20 questions with Paolo Delfino...

...because Noel Gallagher wasn't available. Paolo Delfino can currently be heard on Fly FM's Campur Chart, with his song, Little Things. Although most people believe that he's overly talented, the true sources of his gifts came from the wolves who raised him, who then passed him on to a pack of mongeese who then left him with a great Canadian Sasquatch; blame it on the animal milk. True story. And my God, think of what Sasquatch nourishment would've been.

*****
#1. do you write a song with a title in mind?
sometimes. half the time the title comes first.


#2. would you rather play with a pick that's been in sophia loren's pussy or briget bardot's ass?
sophia's cunt. yet another name for a post-punk emo band.


#3. let's say you become a controversial figure in music. and somehow, you get buried in paris. would you rather your grave be defecated on or pissed on?
pissed on.


#4. if Purgatory were on Earth, where would it be?
uhm.. the border between cambodia and whatever is next to it.


#5. what're the pre-set rituals that you go through?
i try to sabotage other performers' instruments. i also clip my toenails.


#6. what would your biographical movie be called?
long legs short prick.


#7. who would play you in that movie?
someone reasonably wussy like topher grace or joseph gordon-levitt.


#8. would you rather wank into an egg tart or a bittergourd?
bitter gourd. it would be a terrible waste of an egg tart.


#9. what brand of conditioner do you use?
dove. it's white like semen.


#10. you've got a stomach ache. why?
i'm pretty sure the disgruntled mamak fella hacked a loogie in my iced coffee.

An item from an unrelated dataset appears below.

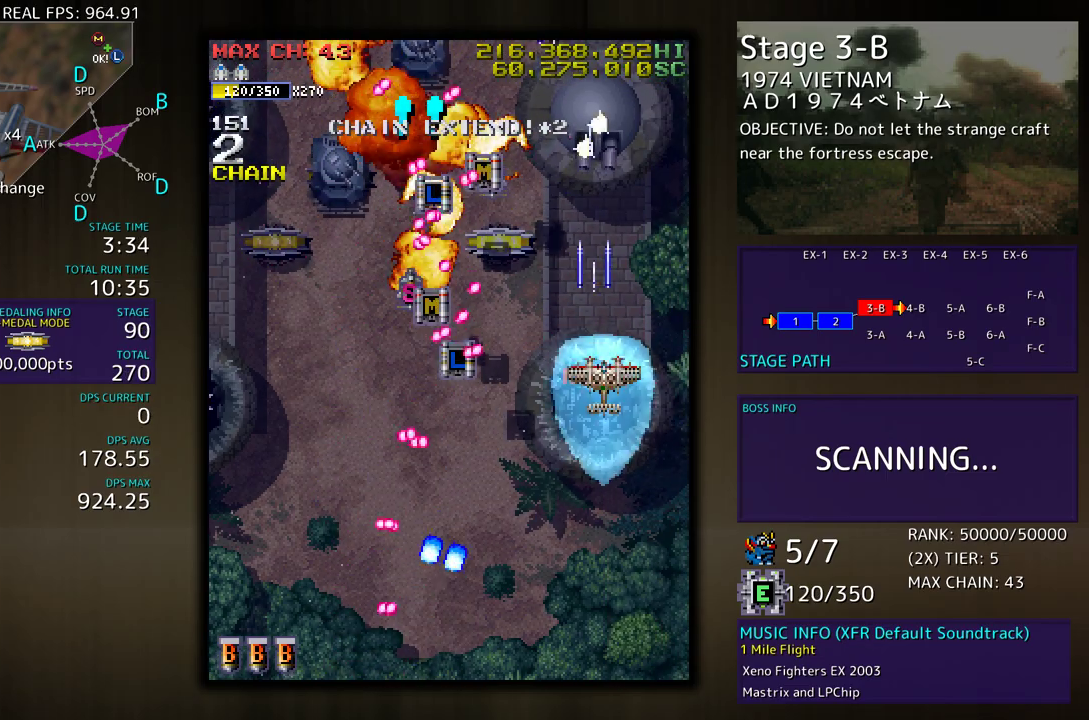
{"buttons": ["DPAD_UP", "DPAD_LEFT"], "events": [[17, "DPAD_DOWN", "up"], [300, "DPAD_UP", "down"], [383, "DPAD_LEFT", "down"]]}
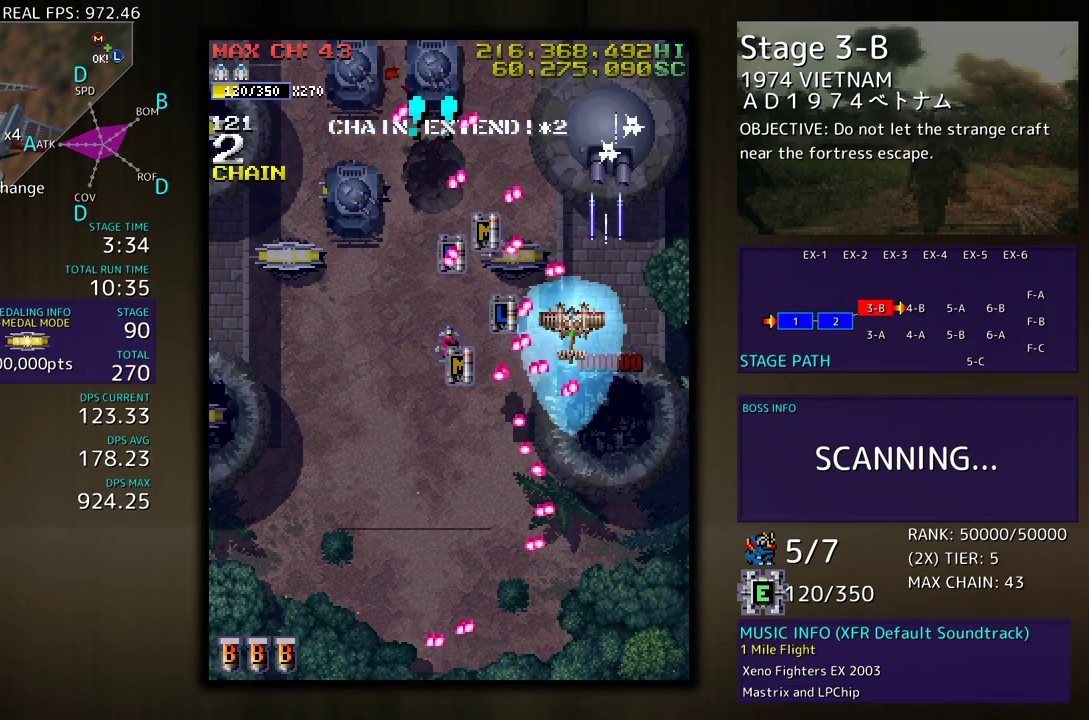
{"buttons": ["DPAD_DOWN"], "events": [[400, "DPAD_DOWN", "down"], [400, "DPAD_UP", "up"], [500, "DPAD_LEFT", "up"]]}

#11. would it bother you if you'd learnt that the only reason for your success was your beanpole-like legs?
not at all. it's not as bad as being famous for having awful hair.


#12. there's a transformers vs. g.i. joe rematch. who would win?
the transformers of course. cos all the gi joes would ride into battle in humvees and jets and all the transformers have to do is transform into battle mode with the joes inside them.


#13. what superpower would you want to have, and why?
time manipulation. there's no limit to the mischief one could get up to with time manipulation powers.


#14. you've released an album. you visit a local night market and find that it's been pirated. what's your initial reaction?
i'd be fucking elated! isn't that testimony that your stuff is so good that it's in demand among cheapskates?


#15. what would you call mike biting off evander's ear?
kinky boxer foreplay.


#16. if God had the urge to suddenly call you, what would His purpose be?
to get back at me for cheating when i had to recite the rosary.


#17. what pie would you throw at my face?
pumpkin pie. smashed pumpkins, to be specific.


#18. what would be the best name for a paolo delfino tribute band?
the hairless legs


#19. what're three things you'd never want to have on a deserted island?
celine dion, herpes, testicle-eating seagulls


#20. what's the meaning of life?
the title of a monty python movie.


And those were the 20 questions. With Paolo Delfino.